Whether one or other appears older when they meet will depend upon which of the two starting positions you choose.

You can if you wish pick a third starting position, in which Peter and Michael are moving toward each other at near light speed in the frame of an observer stationary at a point mid-way between them. If they were both twenty years old simultaneously in the frame of that observer, they will have aged the same amount when they meet.

Answer 4

The question in the twins' experiment is how to get rid of acceleration. This can be done as follows:

Consider three observers, the Earth (E), a very distant planet (P) at a constant distance from Earth, and a spaceship (S). Clocks E and P are synchronized with the Einstein method and always remain synchronized.
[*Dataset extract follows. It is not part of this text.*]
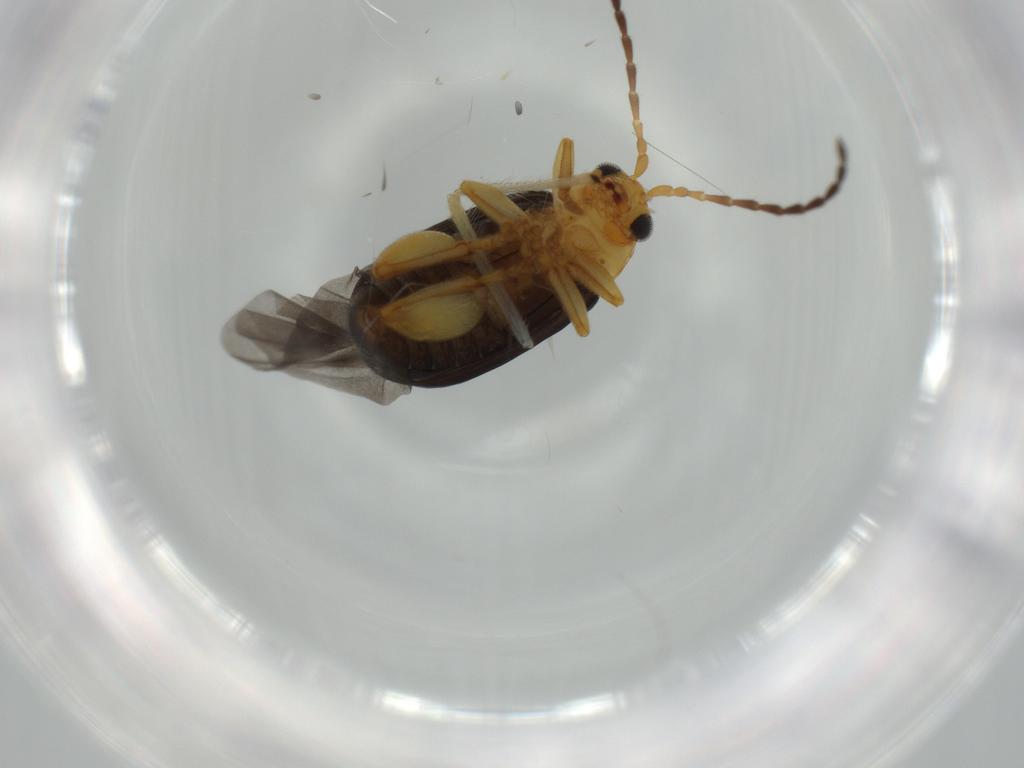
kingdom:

S starts its journey from Earth accelerating for a short time and then stabilizes its speed. It is at this point that clock S synchronizes with clock E, marking the start of the experiment. It does not matter what the S did before this synchronization, so its acceleration is not included in the experiment.

Frame E&P: When S gets too close to P, it photographs the S and P clocks at the same time and then slows down and stops very quickly. At that time the difference between S and P watches will not differ significantly from the difference shown in their photos. Note the difference of the photographed watches as D1=S-P.

In Frame E&P we examined the history in the common frame of reference of E and P. We will now look at the same story in the reference frame of S:

Frame S: When P gets too close to S, S photographs the clocks S and P at the same time, and then accelerates to immediately stabilize its speed relative to the speed of P. Note the difference of the photographed watches as D2=S-P.

After doing the above calculations or your assumptions, you will have already found that D1=D2. The reason is obvious, since both measurements are different aspects of the same event so it is not possible for the measurements to be different.

The possible differences of the measurements D1 and D2 (D1=D2=D) are D<0, D>0 and D=0. If your calculations or estimates show that it is D<0 or D>0, then you should satisfactorily explain how this happens, since the alternative stories (of the same event) are equivalent, as there is no acceleration. The only justified measurement is D=0, which means that the photographed clocks S and P show the same time. So since it is S=P, it will also be S=E, that is, at the end of the experiment all three clocks are in sync.